The Phillips Collection! How many people would put that at the top of their personal list of favorite museums? And why? My answer is that beyond the quality of the works and despite the addition to the building that took place some years ago, the Phillips Collection retains its personal quality. Duncan Phillips collected it, hung it in his own house, made his house its museum. The pleasure in going there is as though you’ve stopped in on an extraordinarily discriminating friend. My son, who happened to be in Washington when I was, went to the Phillips with me. We paused at a Paul Klee. “I know this one. We had it in the hallway,” he said in pleased recognition, meaning that I had come home with a printed copy of it and pinned it up where we passed it regularly. I came home with printed reproductions often and our house was informally studded with copies of great works along with a few originals, often by artists we knew. We moved on, into the Phillips house itself, through the library – set up for a concert later that afternoon – to the modest-sized rooms beyond. In the back parlor there wasn’t a painting I didn’t know, some of them from postcards once mounted above my sink to give me something to think about when peeling onions. Onions, in fact, appeared themselves in at least one still life.

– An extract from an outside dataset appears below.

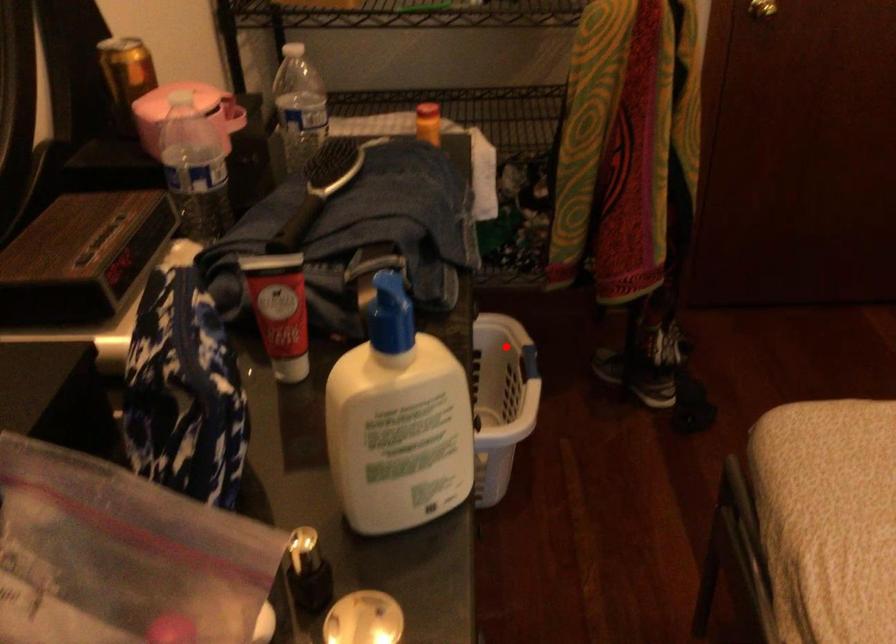
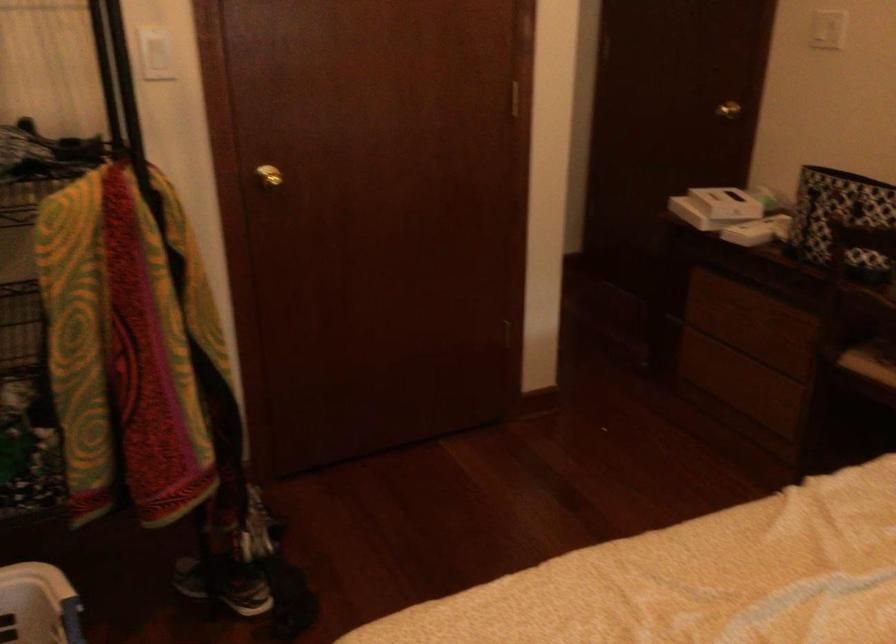
The point at the highlighted location is marked in the first image. Where is the corresponding point in the second image?

(38, 605)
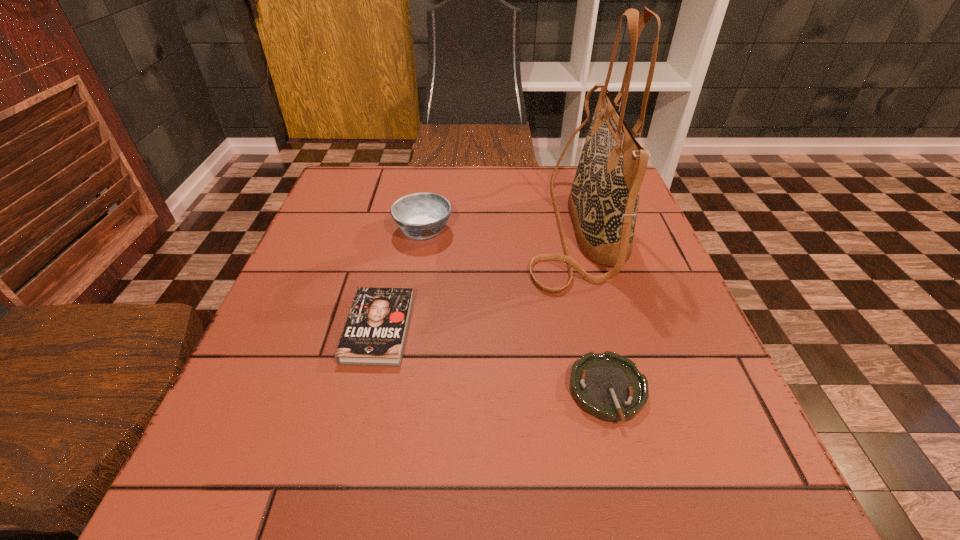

At one time a very early Italian painting, small, unobtrusive, hung in the Phillips hallway. It’s been gone for years – in storage, I was told when I asked about it – but I still miss it. It’s the beginning of the world, as I interpret it – orange light signifies the sun is rising between two hills – and the figure I take to be God has just invented time, as he’s holding a large hour glass. He has to, because the angel who’s with him is holding a violin, and you can’t make music without time. My postcard of the piece has disappeared and I’m sure the gallery would give another version of the intended message, but I always liked the painting’s slightly awkward, serious air. I wish they’d hang it again.
There was also a visit to a space wholly new to me: the Mansion at Strathmore, part of an arts center just outside the Beltway in North Bethesda. The Mansion, where you can have tea on certain days of the week and look at art exhibitions on any day but Monday, was built as a private summer house in 1899 and has sloped with ease into its role as gallery and tea room. The exhibition on now through May 31st is If the Shoe Fits. It presents shoes you never dreamed of and for the most part couldn’t wear, but they are intriguing and frequently beautiful. Some are actual shoes, the product of designers giving range to their imaginations, some are shoes as metaphor or sculpture or both. There are things to be done with shoes that most of us have not contemplated.
But I had gone to Washington primarily to see old friends. Some of them were of the human variety, but quite a number of them were hanging on walls.